Braml: Dass die da unten nicht mehr glauben, dass die da oben Unterstützenswertes leisten – so die Definition von Max Weber. Das heißt, dass viele abgeschlossen haben auch mit diesem System, dass sie zynisch geworden sind, dass sie nichts mehr erwarten, dass sie dann auch zu radikaleren Methoden greifen. Und wir müssen abwarten, ob nicht das eine oder andere dann doch noch zu sehen sein wird, was uns auch hier in Deutschland beunruhigen könnte.
"Bei Amerika sollten wir von höheren Maßstäben ausgehen"
Kaess: Aber, Herr Braml, wie erklären Sie dann diese hohe Wahlbeteiligung? Da spricht doch einiges politisches Engagement und auch politische Hoffnung raus.
Braml: Gut! Wenn man wenig erwartet, sind 65 Prozent viel. Ich glaube, wir haben 80 Prozent, und für eine Vorbild-Demokratie sind 65 Prozent Wahlbeteiligung nicht allzu viel, wenn eigentlich klar sein sollte, dass es um die Zukunft der Demokratie geht – von der Zukunft der Weltordnung ganz abgesehen. Das heißt, wenn man nicht viel erwartet, von niedrigen Maßstäben ausgeht. Aber bei Amerika sollten wir von höheren Maßstäben ausgehen. Das ist eine Vorbild-Demokratie, die uns Deutschen vor allem auch als Vorbild war.
Kaess: Wenn wir jetzt mal auf die nächsten Tage und Wochen blicken, vielleicht auch Monate – womit rechnen Sie? Glauben Sie, dass es eine längere Phase des politischen Stillstands geben könnte, eine Hängepartie?
Braml: Wie könnten wir den Unterschied feststellen, würden die Amerikaner fragen. – Wir hatten ja bereits seit längerem politischen Stillstand. Seitdem Obama versucht hat zu regieren nach den ersten zwei Regierungsjahren, ist dieses System blockiert und radikalisiert. Seitdem hat die Notenbank übernommen. Das heißt, viele wirtschaftliche Bereiche sind blockiert. Seitdem hat die Notenbank mit Geld drucken das Ganze noch am Leben gehalten.

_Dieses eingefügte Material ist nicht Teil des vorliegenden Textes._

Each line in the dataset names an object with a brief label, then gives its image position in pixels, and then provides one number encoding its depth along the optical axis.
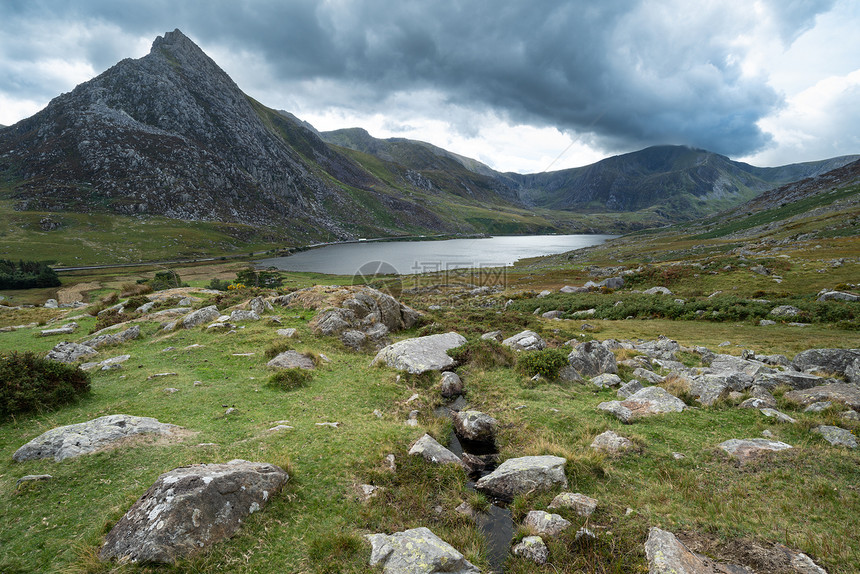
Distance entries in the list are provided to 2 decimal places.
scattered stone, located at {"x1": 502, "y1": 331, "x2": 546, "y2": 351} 23.84
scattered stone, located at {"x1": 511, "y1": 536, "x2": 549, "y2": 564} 7.96
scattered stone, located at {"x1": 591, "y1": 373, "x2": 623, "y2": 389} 17.70
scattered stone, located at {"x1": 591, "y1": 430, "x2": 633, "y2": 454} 11.37
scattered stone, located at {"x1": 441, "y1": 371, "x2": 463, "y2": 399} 18.50
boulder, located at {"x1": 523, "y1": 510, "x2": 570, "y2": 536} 8.54
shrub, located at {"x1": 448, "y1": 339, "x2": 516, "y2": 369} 21.77
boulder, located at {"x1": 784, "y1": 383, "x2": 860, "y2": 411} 12.87
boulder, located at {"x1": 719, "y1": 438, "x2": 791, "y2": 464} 10.38
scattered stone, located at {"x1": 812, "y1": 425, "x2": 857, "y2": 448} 10.35
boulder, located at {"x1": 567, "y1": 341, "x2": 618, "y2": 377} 19.41
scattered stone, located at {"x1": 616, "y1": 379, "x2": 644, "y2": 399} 16.00
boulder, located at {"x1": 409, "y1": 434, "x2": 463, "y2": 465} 11.52
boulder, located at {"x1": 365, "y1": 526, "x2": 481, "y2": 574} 7.12
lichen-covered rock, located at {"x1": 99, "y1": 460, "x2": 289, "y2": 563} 6.66
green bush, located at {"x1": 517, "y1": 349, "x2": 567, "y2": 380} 18.89
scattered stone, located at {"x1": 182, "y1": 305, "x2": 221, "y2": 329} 25.48
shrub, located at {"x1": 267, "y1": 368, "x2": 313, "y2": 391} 16.83
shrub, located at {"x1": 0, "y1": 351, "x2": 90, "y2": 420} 11.88
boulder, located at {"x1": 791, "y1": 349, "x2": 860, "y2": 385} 16.34
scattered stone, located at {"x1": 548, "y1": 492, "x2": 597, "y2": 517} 8.93
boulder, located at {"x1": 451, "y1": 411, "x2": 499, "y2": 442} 14.26
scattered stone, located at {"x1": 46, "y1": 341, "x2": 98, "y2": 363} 18.39
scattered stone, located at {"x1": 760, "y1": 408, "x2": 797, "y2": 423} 12.22
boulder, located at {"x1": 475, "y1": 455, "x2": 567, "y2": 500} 10.21
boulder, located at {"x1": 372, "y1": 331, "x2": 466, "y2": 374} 20.81
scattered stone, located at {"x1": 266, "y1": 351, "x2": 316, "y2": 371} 19.03
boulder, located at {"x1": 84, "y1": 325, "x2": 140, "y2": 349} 21.67
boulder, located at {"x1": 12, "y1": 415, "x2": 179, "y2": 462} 9.52
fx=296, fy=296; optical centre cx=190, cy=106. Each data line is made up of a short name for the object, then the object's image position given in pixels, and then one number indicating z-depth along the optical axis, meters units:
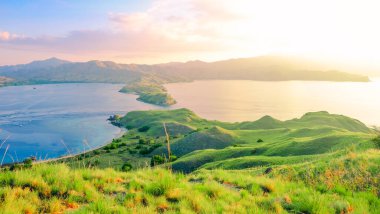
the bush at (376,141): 24.62
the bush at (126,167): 56.82
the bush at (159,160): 60.92
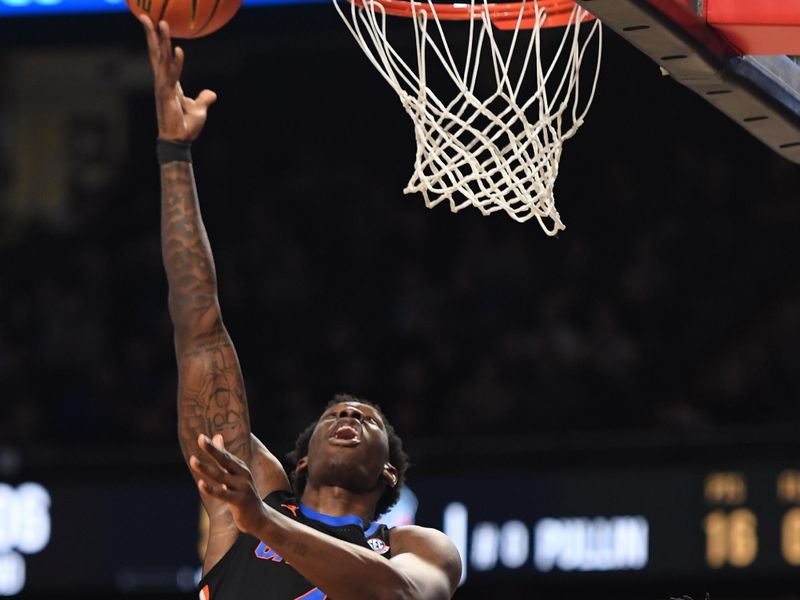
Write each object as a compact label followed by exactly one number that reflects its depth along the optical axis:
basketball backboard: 7.31
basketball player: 8.07
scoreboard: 15.01
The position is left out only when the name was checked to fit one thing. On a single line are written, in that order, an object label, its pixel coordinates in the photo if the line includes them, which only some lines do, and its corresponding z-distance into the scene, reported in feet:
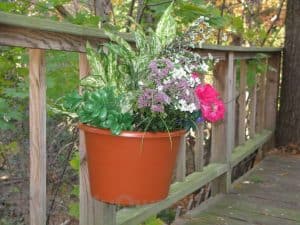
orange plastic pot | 5.48
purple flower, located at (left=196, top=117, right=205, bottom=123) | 5.84
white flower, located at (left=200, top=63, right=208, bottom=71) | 5.91
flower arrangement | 5.34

Wir müssen sehen, dass diese Wirtschaft in einer sehr prekären Lage ist, vorher schon war, vor Corona. Jetzt kommen noch weitere Belastungen hinzu. Wir haben jetzt drei Billionen – das sind 3000 Milliarden – weiteres jährliches Defizit zu diesem Schuldenberg, der ohnehin schon die Handlungsfähigkeit des amerikanischen Staates bedroht. Das kommt jetzt hinzu. Das heißt, Amerika wird sehr viele innere Probleme haben, die es versuchen wird, auf andere abzuwälzen. Auch eine Biden-Regierung wird versuchen, Lasten auf Verbündete abzuwälzen, zumal wenn sie wissen, dass man hier aus unserer Abhängigkeit wirtschaftlich, aber vor allem auch militärisch Kapital schlagen können wird.